• **WORKING DATA**:
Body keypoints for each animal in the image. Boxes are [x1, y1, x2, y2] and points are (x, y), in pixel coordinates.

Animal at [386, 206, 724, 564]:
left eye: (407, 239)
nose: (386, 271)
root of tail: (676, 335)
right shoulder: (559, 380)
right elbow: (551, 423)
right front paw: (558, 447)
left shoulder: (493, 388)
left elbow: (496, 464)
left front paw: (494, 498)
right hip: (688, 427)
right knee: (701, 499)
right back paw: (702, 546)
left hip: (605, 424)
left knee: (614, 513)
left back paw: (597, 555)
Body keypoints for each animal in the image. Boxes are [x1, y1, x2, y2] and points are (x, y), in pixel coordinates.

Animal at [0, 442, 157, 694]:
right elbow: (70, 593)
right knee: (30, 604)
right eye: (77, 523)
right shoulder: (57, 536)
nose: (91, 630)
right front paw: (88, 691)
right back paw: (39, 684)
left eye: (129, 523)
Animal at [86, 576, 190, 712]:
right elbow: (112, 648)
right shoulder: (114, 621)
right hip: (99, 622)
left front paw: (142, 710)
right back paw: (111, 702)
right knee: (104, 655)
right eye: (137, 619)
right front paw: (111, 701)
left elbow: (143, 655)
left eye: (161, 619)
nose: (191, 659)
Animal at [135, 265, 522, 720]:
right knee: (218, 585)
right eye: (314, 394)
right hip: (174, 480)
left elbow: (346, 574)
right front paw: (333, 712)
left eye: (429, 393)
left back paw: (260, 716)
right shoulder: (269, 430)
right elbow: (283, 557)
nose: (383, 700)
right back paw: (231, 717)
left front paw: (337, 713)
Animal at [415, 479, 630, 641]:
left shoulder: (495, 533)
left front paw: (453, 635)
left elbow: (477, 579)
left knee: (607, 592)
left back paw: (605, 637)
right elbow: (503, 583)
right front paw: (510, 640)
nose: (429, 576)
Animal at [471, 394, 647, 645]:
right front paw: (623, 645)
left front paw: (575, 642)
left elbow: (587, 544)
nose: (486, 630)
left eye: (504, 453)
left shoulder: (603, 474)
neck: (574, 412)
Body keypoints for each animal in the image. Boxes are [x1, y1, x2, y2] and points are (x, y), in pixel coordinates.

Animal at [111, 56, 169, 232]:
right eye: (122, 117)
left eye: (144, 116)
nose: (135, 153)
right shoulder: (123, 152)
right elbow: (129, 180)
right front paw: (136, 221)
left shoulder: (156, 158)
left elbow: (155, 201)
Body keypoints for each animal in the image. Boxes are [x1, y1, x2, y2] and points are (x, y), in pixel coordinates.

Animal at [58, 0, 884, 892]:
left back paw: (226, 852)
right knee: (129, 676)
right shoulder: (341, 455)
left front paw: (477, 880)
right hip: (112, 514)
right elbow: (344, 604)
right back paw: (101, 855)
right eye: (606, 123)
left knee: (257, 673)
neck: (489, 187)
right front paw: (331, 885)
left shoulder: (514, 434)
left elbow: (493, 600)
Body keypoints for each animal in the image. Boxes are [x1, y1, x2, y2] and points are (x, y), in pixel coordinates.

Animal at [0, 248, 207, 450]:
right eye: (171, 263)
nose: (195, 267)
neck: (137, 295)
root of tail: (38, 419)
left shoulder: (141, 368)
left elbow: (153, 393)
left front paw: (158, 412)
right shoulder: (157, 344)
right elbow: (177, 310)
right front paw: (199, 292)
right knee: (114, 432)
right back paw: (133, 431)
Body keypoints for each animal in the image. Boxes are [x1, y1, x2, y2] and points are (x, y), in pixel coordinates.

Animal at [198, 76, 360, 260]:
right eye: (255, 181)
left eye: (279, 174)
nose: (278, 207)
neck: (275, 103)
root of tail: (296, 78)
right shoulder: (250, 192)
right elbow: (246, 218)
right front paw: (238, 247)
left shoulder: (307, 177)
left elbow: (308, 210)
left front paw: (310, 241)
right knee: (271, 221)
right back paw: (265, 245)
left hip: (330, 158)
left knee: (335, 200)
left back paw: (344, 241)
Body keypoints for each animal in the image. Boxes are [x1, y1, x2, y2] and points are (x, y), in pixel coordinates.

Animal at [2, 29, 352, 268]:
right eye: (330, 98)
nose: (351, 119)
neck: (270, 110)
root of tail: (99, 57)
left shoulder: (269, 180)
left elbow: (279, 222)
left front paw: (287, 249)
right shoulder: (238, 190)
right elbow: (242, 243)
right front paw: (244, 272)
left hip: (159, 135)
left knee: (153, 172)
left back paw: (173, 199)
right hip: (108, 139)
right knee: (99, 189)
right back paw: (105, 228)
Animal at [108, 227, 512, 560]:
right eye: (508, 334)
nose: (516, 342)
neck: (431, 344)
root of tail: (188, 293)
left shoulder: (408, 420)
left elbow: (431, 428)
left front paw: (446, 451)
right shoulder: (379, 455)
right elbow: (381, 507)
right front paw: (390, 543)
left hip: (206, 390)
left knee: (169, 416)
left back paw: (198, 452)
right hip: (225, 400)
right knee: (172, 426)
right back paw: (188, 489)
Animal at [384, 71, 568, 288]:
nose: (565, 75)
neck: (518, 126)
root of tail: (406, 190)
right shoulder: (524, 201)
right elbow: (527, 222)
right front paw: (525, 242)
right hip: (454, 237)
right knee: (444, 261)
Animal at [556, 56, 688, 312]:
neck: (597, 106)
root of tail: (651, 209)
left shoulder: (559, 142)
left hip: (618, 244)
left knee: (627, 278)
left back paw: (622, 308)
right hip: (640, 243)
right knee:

• **TASK BRIEF**:
From the line containing "right knee: (271, 221)" to the last line of the data above, copy each line exactly and add nothing.

• **WRITTEN RESPONSE**:
right knee: (271, 221)
right back paw: (265, 245)
left hip: (330, 158)
left knee: (335, 200)
left back paw: (344, 241)
Body keypoints for each animal in the image. Boxes are [x1, y1, x2, y2] and points are (x, y), in pixel coordinates.

Animal at [2, 29, 352, 268]:
right eye: (330, 98)
nose: (351, 119)
neck: (270, 110)
root of tail: (99, 57)
left shoulder: (269, 180)
left elbow: (279, 222)
left front paw: (287, 249)
right shoulder: (238, 190)
right elbow: (242, 243)
right front paw: (244, 272)
left hip: (159, 135)
left knee: (153, 172)
left back paw: (173, 199)
right hip: (108, 139)
right knee: (99, 189)
right back paw: (105, 228)
Animal at [108, 227, 512, 560]:
right eye: (508, 334)
nose: (516, 342)
neck: (431, 344)
root of tail: (188, 293)
left shoulder: (408, 420)
left elbow: (431, 428)
left front paw: (446, 451)
right shoulder: (379, 455)
right elbow: (381, 507)
right front paw: (390, 543)
left hip: (206, 390)
left knee: (169, 416)
left back paw: (198, 452)
right hip: (225, 400)
right knee: (172, 426)
right back paw: (188, 489)
Animal at [384, 71, 568, 288]:
nose: (565, 75)
neck: (518, 126)
root of tail: (406, 190)
right shoulder: (524, 201)
right elbow: (527, 222)
right front paw: (525, 242)
right hip: (454, 237)
right knee: (444, 261)
Animal at [556, 56, 688, 312]:
neck: (597, 106)
root of tail: (651, 209)
left shoulder: (559, 142)
left hip: (618, 244)
left knee: (627, 278)
left back paw: (622, 308)
right hip: (640, 243)
right knee:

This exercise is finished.